I'm conscious that I've been here for five days and I haven't yet sat down to the reason I came in the first place. I'm not clawing at a reason, but see how the brain likes to recognise patterns and have things Make Sense. Anyway, it's funny how the order of importance shifts, but still places the most difficult things at the bottom. I will much rather shop snow boots, book festival tickets, weigh up sea versus air travel, marvel at DHL charges. This is procrastination on an open scale, without a deadline, no aim no product, no exterior force saying 'sit down and do some writing otherwise this is the consequence'. All I am is my decision to be here. It was enough. It is enough. You know all the mantras but they annoyingly peel off when most needed. Shorten the recovery period. Make it even shorter.
'There is nothing more certain than uncertainty'. You're following a feeling, a right, a truth, a kind of devotion by other description, animating the hand of God, as Patti Smith put it. A need a want a lack a divine truth. It gets a bit hazy. Of course we all want a nice life, to not face up to our whys, doubts, pounding existential weight. They say it's nice to know what you don't want, but once you eradicate things, perhaps exhausting work or a draining relationship, you're left bare, honest and vulnerable. On cold days a little pointless.
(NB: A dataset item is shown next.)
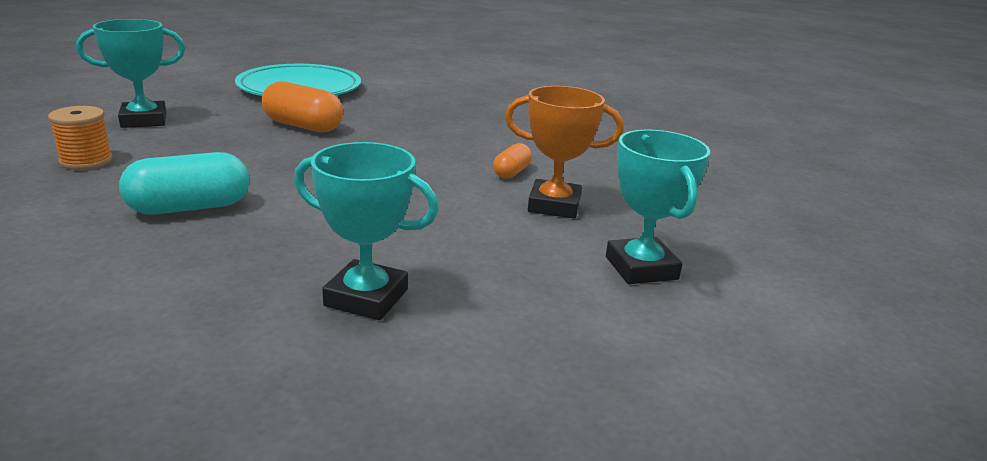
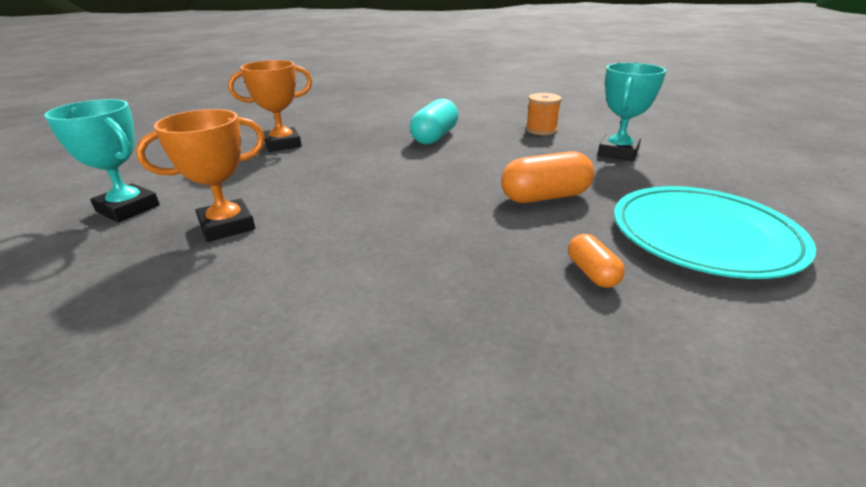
camera: 140 degrees right, 5 degrees up
(366, 297) = (283, 144): turquoise trophy -> orange trophy
(511, 172) = (299, 241): orange capsule -> orange capsule (592, 273)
I'm having trouble deciding what matters, she once said quite plainly in conversation at the bar. I loved that one, we laughed.
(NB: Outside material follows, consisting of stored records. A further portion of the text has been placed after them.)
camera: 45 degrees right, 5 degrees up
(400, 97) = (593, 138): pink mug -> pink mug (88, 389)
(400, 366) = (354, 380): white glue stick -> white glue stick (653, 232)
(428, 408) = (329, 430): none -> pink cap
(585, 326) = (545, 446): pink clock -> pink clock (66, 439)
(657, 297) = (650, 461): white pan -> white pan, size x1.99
You moved for love, he asked me later. He'd already asked if I'd moved for work. Our society seems to place the biggest emphasis on our job, our money-earning capacity, our worth as sacrifices made in order to pay for things. I imagine I wouldn't have minded such classification in trading days. I grow this thing and I swap it for that thing to add a little variety to dinner tonight. I make this thing and I swap it for that thing as I do need to darn the holes in my socks (I actually do). The directness wholly makes sense and is instantly gratifying.
I didn't move to Berlin for either of his reasons, I moved for me. He stepped away slightly and creased his face, muttered something in squints and I'd only just met him so I didn't know if this exclamation was a good thing or a bad thing. What, I puzzled, searching my eyes over him to confirm my absolute craziness, fully expecting to instantly lose the respect of each near-stranger as they uncover my fraudulence whilst my back's turned. Amazing, he smiled. I keep hearing it. I haven't yet worked out if it's a polite euphemism, but this time I'll take it as the truth.